#### To do:
Print the text of every item below line for line, keeping each character unchanged.

#### Records shown:
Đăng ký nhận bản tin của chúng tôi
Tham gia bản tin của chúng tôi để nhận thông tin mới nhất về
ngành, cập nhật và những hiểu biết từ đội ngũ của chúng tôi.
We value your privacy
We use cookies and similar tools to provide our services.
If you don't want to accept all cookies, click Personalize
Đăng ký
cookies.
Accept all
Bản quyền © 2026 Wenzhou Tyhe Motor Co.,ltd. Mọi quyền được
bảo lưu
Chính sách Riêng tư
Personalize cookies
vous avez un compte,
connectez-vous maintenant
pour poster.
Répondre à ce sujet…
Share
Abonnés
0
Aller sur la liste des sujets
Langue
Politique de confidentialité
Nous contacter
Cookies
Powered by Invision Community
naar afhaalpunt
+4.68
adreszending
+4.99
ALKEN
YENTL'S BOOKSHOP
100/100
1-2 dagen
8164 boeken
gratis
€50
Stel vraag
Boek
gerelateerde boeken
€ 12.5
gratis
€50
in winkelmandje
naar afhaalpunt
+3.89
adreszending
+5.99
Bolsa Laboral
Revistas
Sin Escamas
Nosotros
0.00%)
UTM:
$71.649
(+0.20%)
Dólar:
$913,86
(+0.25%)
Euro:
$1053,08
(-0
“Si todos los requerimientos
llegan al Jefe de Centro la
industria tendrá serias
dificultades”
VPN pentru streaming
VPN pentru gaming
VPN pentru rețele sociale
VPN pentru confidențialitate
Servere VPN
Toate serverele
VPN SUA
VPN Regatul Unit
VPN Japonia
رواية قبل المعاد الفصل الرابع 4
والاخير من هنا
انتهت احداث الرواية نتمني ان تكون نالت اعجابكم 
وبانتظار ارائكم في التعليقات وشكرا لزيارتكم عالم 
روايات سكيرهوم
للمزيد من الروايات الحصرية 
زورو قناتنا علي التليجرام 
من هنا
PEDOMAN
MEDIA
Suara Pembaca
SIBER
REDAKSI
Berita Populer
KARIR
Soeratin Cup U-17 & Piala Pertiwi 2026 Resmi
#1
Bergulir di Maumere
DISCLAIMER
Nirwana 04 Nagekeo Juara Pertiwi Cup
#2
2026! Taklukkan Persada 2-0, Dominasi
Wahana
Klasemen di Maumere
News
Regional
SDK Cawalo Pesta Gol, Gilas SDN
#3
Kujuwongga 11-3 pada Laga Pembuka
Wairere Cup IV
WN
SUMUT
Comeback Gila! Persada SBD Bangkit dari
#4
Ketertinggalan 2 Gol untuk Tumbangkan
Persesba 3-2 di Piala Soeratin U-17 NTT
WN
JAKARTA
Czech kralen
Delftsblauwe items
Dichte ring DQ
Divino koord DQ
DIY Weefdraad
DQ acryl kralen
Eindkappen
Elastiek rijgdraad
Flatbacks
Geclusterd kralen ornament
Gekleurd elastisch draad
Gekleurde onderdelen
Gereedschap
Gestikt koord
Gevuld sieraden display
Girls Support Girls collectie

#### Finished task:
Đăng ký nhận bản tin của chúng tôi
Tham gia bản tin của chúng tôi để nhận thông tin mới nhất về
ngành, cập nhật và những hiểu biết từ đội ngũ của chúng tôi.
We value your privacy
We use cookies and similar tools to provide our services.
If you don't want to accept all cookies, click Personalize
Đăng ký
cookies.
Accept all
Bản quyền © 2026 Wenzhou Tyhe Motor Co.,ltd. Mọi quyền được
bảo lưu
Chính sách Riêng tư
Personalize cookies
vous avez un compte,
connectez-vous maintenant
pour poster.
Répondre à ce sujet…
Share
Abonnés
0
Aller sur la liste des sujets
Langue
Politique de confidentialité
Nous contacter
Cookies
Powered by Invision Community
naar afhaalpunt
+4.68
adreszending
+4.99
ALKEN
YENTL'S BOOKSHOP
100/100
1-2 dagen
8164 boeken
gratis
€50
Stel vraag
Boek
gerelateerde boeken
€ 12.5
gratis
€50
in winkelmandje
naar afhaalpunt
+3.89
adreszending
+5.99
Bolsa Laboral
Revistas
Sin Escamas
Nosotros
0.00%)
UTM:
$71.649
(+0.20%)
Dólar:
$913,86
(+0.25%)
Euro:
$1053,08
(-0
“Si todos los requerimientos
llegan al Jefe de Centro la
industria tendrá serias
dificultades”
VPN pentru streaming
VPN pentru gaming
VPN pentru rețele sociale
VPN pentru confidențialitate
Servere VPN
Toate serverele
VPN SUA
VPN Regatul Unit
VPN Japonia
رواية قبل المعاد الفصل الرابع 4
والاخير من هنا
انتهت احداث الرواية نتمني ان تكون نالت اعجابكم 
وبانتظار ارائكم في التعليقات وشكرا لزيارتكم عالم 
روايات سكيرهوم
للمزيد من الروايات الحصرية 
زورو قناتنا علي التليجرام 
من هنا
PEDOMAN
MEDIA
Suara Pembaca
SIBER
REDAKSI
Berita Populer
KARIR
Soeratin Cup U-17 & Piala Pertiwi 2026 Resmi
#1
Bergulir di Maumere
DISCLAIMER
Nirwana 04 Nagekeo Juara Pertiwi Cup
#2
2026! Taklukkan Persada 2-0, Dominasi
Wahana
Klasemen di Maumere
News
Regional
SDK Cawalo Pesta Gol, Gilas SDN
#3
Kujuwongga 11-3 pada Laga Pembuka
Wairere Cup IV
WN
SUMUT
Comeback Gila! Persada SBD Bangkit dari
#4
Ketertinggalan 2 Gol untuk Tumbangkan
Persesba 3-2 di Piala Soeratin U-17 NTT
WN
JAKARTA
Czech kralen
Delftsblauwe items
Dichte ring DQ
Divino koord DQ
DIY Weefdraad
DQ acryl kralen
Eindkappen
Elastiek rijgdraad
Flatbacks
Geclusterd kralen ornament
Gekleurd elastisch draad
Gekleurde onderdelen
Gereedschap
Gestikt koord
Gevuld sieraden display
Girls Support Girls collectie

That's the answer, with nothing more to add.